A Sign of the Times

Last week a former Kodak engineer sent this picture of the recent destruction of Kodak's black and white paper coating facilities. We all knew that day would come, but we never imagined it would be so soon I have a small stash of Azo—enough to keep me working for a short while. Thankfully there are several smaller companies committed to continuing producing these materials. I even switched to Ilford films to insure that they would continue being made, and that I could trust their excellent quality control. Here is the email and picture as it arrived last week.
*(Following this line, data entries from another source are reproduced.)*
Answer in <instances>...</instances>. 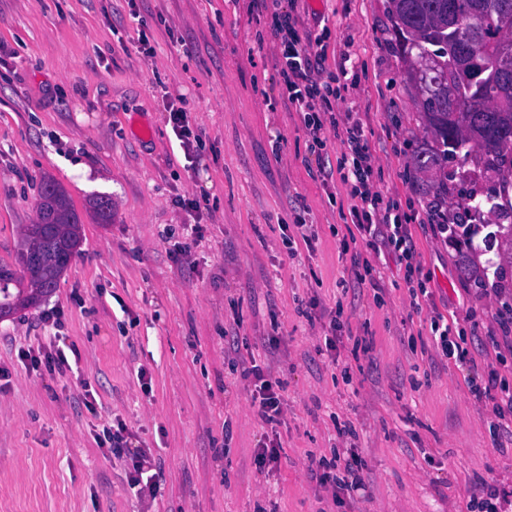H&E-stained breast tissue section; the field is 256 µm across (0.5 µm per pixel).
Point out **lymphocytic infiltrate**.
<instances>
[{
  "instance_id": "1",
  "label": "lymphocytic infiltrate",
  "mask_w": 512,
  "mask_h": 512,
  "mask_svg": "<svg viewBox=\"0 0 512 512\" xmlns=\"http://www.w3.org/2000/svg\"><path fill=\"white\" fill-rule=\"evenodd\" d=\"M272 32L284 38L279 83L308 136L310 152L319 156L325 154L328 141L333 137L343 146L336 159V174L355 201L350 216L357 236L373 253L374 260L365 264V273H375L376 261L394 259L403 272L412 299L428 298L430 279L421 271L411 232L412 224L418 219L417 212L404 209L400 201L375 189L373 154L359 114L320 109V102L339 96L340 91L317 71L311 37L300 35L291 16L278 11L273 14ZM430 330L432 336L438 338L443 355L456 364L471 367L467 383L474 397L480 400L488 396L496 385V378L474 372L475 360L460 342L464 328L438 314L431 317ZM242 378L256 385L253 404L260 419L270 424L276 422L282 413L280 381L266 378L256 366L244 369Z\"/></svg>"
}]
</instances>
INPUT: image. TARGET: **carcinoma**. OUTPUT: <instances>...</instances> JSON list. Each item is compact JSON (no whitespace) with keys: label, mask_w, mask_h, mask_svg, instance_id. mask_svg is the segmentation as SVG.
Wrapping results in <instances>:
<instances>
[{"label":"carcinoma","mask_w":512,"mask_h":512,"mask_svg":"<svg viewBox=\"0 0 512 512\" xmlns=\"http://www.w3.org/2000/svg\"><path fill=\"white\" fill-rule=\"evenodd\" d=\"M392 40L410 64L407 77L421 98L418 119L432 147L414 151L420 170H438L454 183L459 215L448 224V243L463 278L485 286L500 277L494 250L512 256V0H390ZM465 108L449 106L448 87ZM484 162L498 189L485 193L457 170ZM503 223L488 230L465 220L489 207ZM103 221L112 220L106 197L89 201ZM39 221L24 230L19 254L22 271L0 265V319L35 307L59 285L82 241L80 218L69 197L41 189Z\"/></svg>","instance_id":"cac0c4a2"}]
</instances>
It is somewhat ironic that this picture was made with technologies that helped Kodak justify putting an end to their production of B&W paper.

 

Sending you a panorama of Kodak Bld 50 that was imploded at 7 AM this morning.  End of an era.  This building is where B&W papers were made.  The building to the right of this building is bld 57, currently under demolition, where B&W paper was sensitized.  To the left of bld 50 was where paper roll storage Bld 16 used to be.  Behind Bld 50 in this picture is where Bld 9 used to be, Paper Finishing, Bld 10 where I started at KP and Bld 36.  Looks like a war zone up close.  I photographed this about 3 hours after the destruction.  Many old Paper Manufacturing alumni were coming by and we talked.   Everyone had a glum face as they saw  where they spent much of their lives... gone...

SAD!

© 2007 Dave Valvo     www.Davevalvo.com

technical photo items:

Camera Canon 5D, 13MP digital SLR with Canon 24-105mm image stabilized L lens set at 50mm. A Jasper scanning head was used on a tripod Vertical images were collected Exposure was kept constant at 1/100 sec f/4.5 for all 7 images Panorama was stitched using Adobe Photoshop CS3 Original image is 90 MP.  reduced to less than 1MP for easy emailing.